For the past two months, I’ve been quietly tolerating the podcast Serial, Sarah Koenig’s investigation into the 1999 murder of high school senior Hae Min Lee from Woodlawn, Maryland, and her half-assed character study of her convicted-by-law killer, Adnan Syed. I won’t rehash all the details—if you’re reading this, likely you are one of the many who, like me, have been feverishly following this story.
But in that time, I’ve been at odds with most friends who I’ve talked to about this, who week-by-week flip-flop over whether they trust Adnan, a Pakistani-American, who so well aligns to both sides of the hyphen. How could such a nice, well-spoken boy be so at peace when speaking from a high-security prison about the murder of his ex-girlfriend?
The entire run of Serial‘s inaugural season has been chasing this one elusive reveal, like some punch line, turning it into a modern, intellectual Law & Order: SVU.
Koenig has missed the point entirely: the mystery isn’t whether Adnan committed the murder—but the lives they lived, the faces they showed to the people around them, and why all of them are in such disconnect over why he could or couldn’t be a murderer in the first place.

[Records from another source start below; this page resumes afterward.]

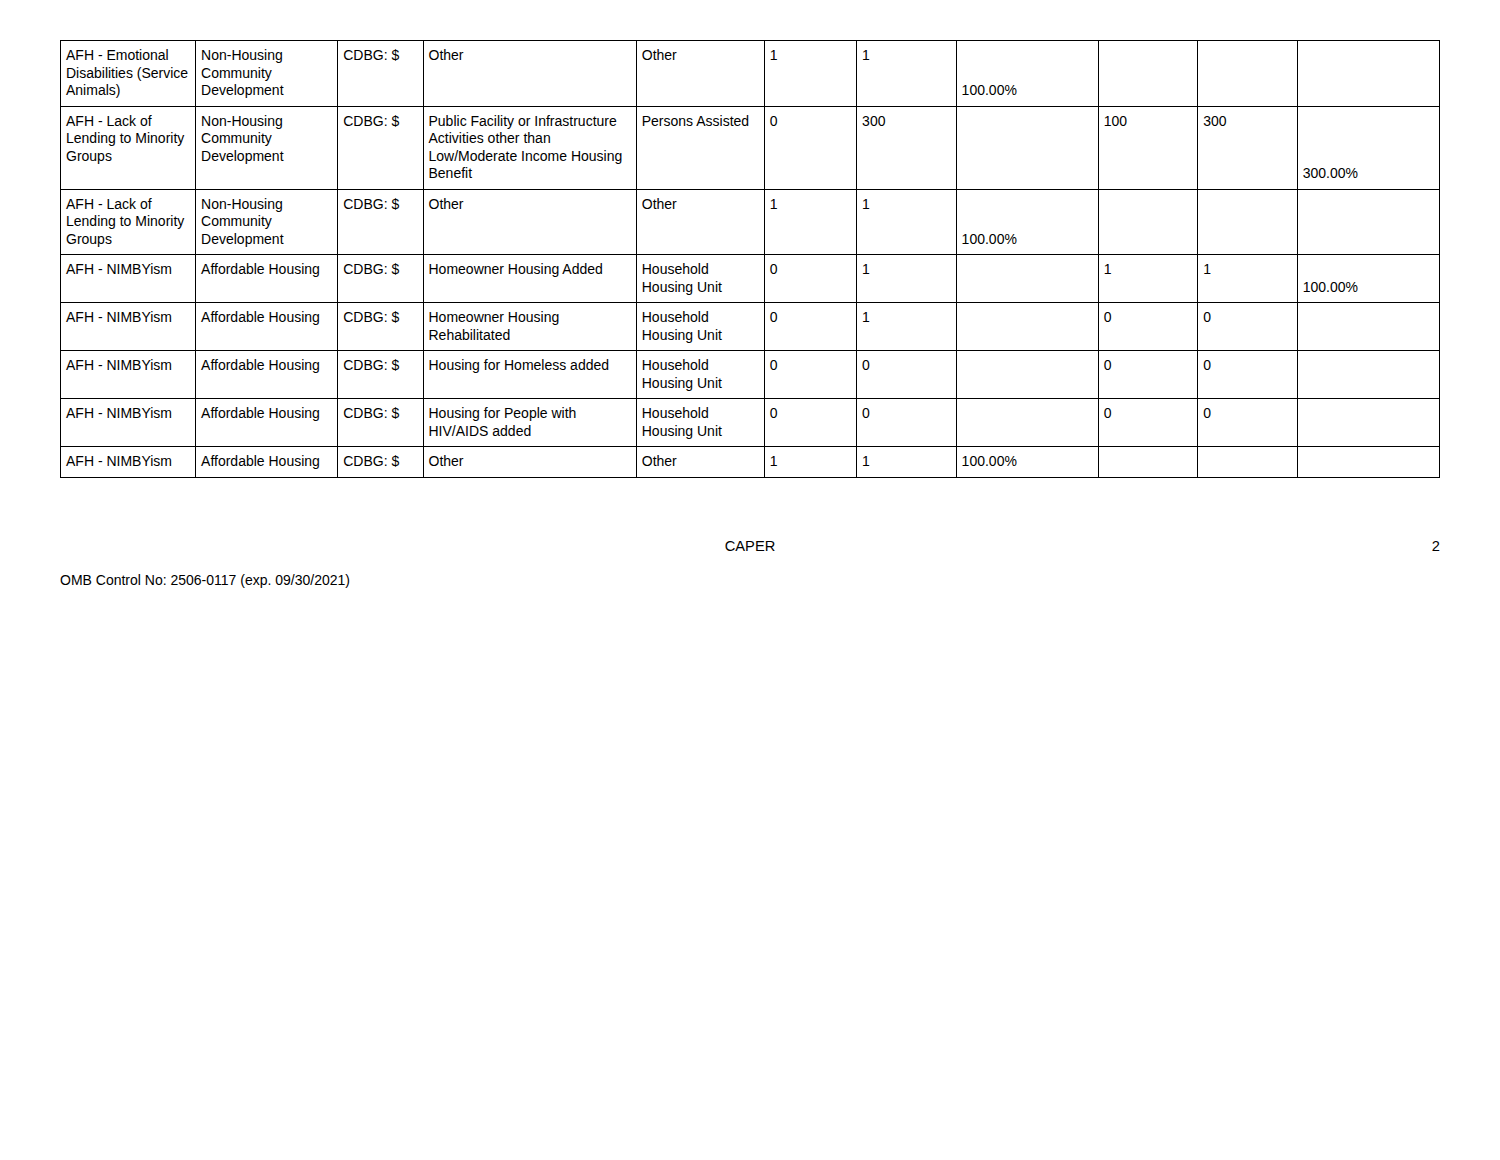| AFH - Emotional Disabilities (Service Animals) | Non-Housing Community Development | CDBG: $ | Other | Other | 1 | 1 | 100.00% | | | |
| AFH - Lack of Lending to Minority Groups | Non-Housing Community Development | CDBG: $ | Public Facility or Infrastructure Activities other than Low/Moderate Income Housing Benefit | Persons Assisted | 0 | 300 | | 100 | 300 | 300.00% |
| AFH - Lack of Lending to Minority Groups | Non-Housing Community Development | CDBG: $ | Other | Other | 1 | 1 | 100.00% | | | |
| AFH - NIMBYism | Affordable Housing | CDBG: $ | Homeowner Housing Added | Household Housing Unit | 0 | 1 | | 1 | 1 | 100.00% |
| AFH - NIMBYism | Affordable Housing | CDBG: $ | Homeowner Housing Rehabilitated | Household Housing Unit | 0 | 1 | | 0 | 0 | |
| AFH - NIMBYism | Affordable Housing | CDBG: $ | Housing for Homeless added | Household Housing Unit | 0 | 0 | | 0 | 0 | |
| AFH - NIMBYism | Affordable Housing | CDBG: $ | Housing for People with HIV/AIDS added | Household Housing Unit | 0 | 0 | | 0 | 0 | |
| AFH - NIMBYism | Affordable Housing | CDBG: $ | Other | Other | 1 | 1 | 100.00% | | | |
CAPER
2
OMB Control No: 2506-0117 (exp. 09/30/2021)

The oversight has come under fire before, in articles that accuse Koenig and the show of suffering from a blindness of white privilege and seeing Asians as model minorities, that accuse the show of painting its Asian “characters” with broad brushes. But I’d argue in addition to white privilege, Koenig’s bigger fault is quite simply at her job as a journalist—eschewing the human story and instead trying to make a pulp thriller.
In talking to people about Serial, I’ve stressed two points: 1) this murder, heinous and gut-wrenching as it is, is quite normal in Baltimore; and 2) despite Koenig being unable to grasp her own topic, it paints a very familiar painting of what growing up in Baltimore County is like.
Let me make something clear: I’m very biased toward believing Adnan’s innocence. I know Adnan Syed—not personally, but I know exactly where he comes from.
I grew up in Reisterstown, Maryland, a couple towns over from Woodlawn, but ultimately it was all one big neighborhood. In my dweeby teen years, interested in video games and Criterion DVDs, the infamous Best Buy at Security Boulevard was a second home. I attended a magnet middle school for math and science a just a few miles from there.
To put it bluntly, I was not Adnan Syed. But in 1999, he sure was the kind of kid I idolized.
Some of the episodes touched on Adnan’s upbringing in the South Asian family, discussing how at home and in his Islamic community he was a “good boy”—he prayed with the family, showed respect to elders, and was genial towards all.
But Koenig has tried hard to draw dissonance between that and the “other” Adnan at school, with his American friends—a kid that partied, smoked pot, had a secret girlfriend.
Many children of immigrants, South Asian or otherwise, know this double life well. The state prosecution, and increasingly the podcast, used this duplicity as proof of Adnan’s guilty character.
Baltimore is a hard-scrabble place: a mostly blue-collar community, one of racially diverse enclaves that brush shoulders and never quite mix. The cast of the show—spirited litigator Rabia Chaudry, skeezy drug dealer Jay, the soft-spoken cops Ritz and MacGillavary—are people who probably wouldn’t come into contact with each other in any other situation.
And yes, murder is fairly common, as shown in Episode 3 “Leakin Park.” Every year around this time, among the holiday cheer, I have vivid memories of the local TV news almost nightly counting down the calendar, wondering if Baltimore’s homicide rate would exceed last year’s, if there were more bodies than 365 days in the year. It’s the twisted game we Baltimoreans play. Sick as it is, how else do you cope with a place nicknamed Bodymore, Murderland?